DHAKA— Laporan UNICEF yang dirilis pada Kamis (17/5/2018) menyebutkan bahwa selama sembilan bulan terakhir, lebih dari 16 ribu bayi Rohingya dilahirkan di kamp pengungsi di Cox’s Bazar, Bangladesh.
Setiap harinya, ada sedikitnya 60 bayi yang lahir di kamp-kamp pengungsi Bangladesh, sehingga menimbulkan kekhawatiran baru karena minimnya fasilitas medis.
“Sekitar 60 bayi yang baru lahir harus menghadapi kondisi yang memprihatinkan, jauh dari rumah, dengan para ibu yang telah mengalami kekerasan, trauma, bahkan pemerkosaan,” ungkap representatif UNICEF di Bangladesh Edouard Beigbeder dalam laporan tersebut.
UNICEF memperkirakan bahwa hanya 18 persen ibu yang melahirkan di pusat kesehatan.

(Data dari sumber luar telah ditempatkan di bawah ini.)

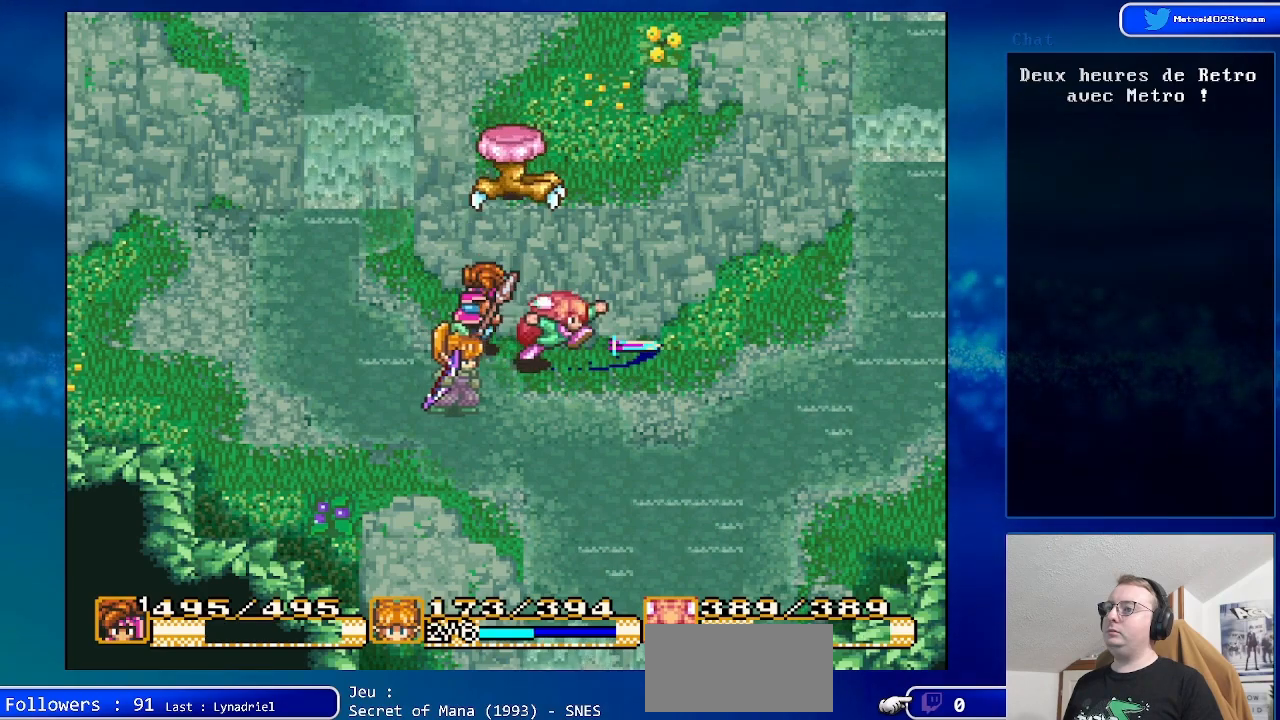
{"buttons": ["A"], "events": [[83, "DPAD_RIGHT", "down"], [233, "DPAD_RIGHT", "up"], [283, "DPAD_UP", "down"], [450, "A", "down"], [467, "DPAD_UP", "up"]]}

Dari semua bayi yang lahir di kamp-kamp pengungsi sejak September lalu (ketika orang-orang Rohingya melarikan diri dari operasi militer brutal di Myanmar), tercatat hanya sekitar 3.000 bayi yang mendapat fasilitas kesehatan.
Dalam laporan itu juga disebutkan bahwa karena kurangnya dokumentasi dan registrasi yang tepat saat lahir, anak-anak dapat dikeluarkan dari akses pendidikan, perawatan kesehatan dan jaminan sosial.
Menurut Amnesty International, sejak 25 Agustus 2017, sekitar 750.000 Rohingya yang sebagian besarnya adalah anak-anak dan perempuan, telah mengungsi karena mengalami kekerasan.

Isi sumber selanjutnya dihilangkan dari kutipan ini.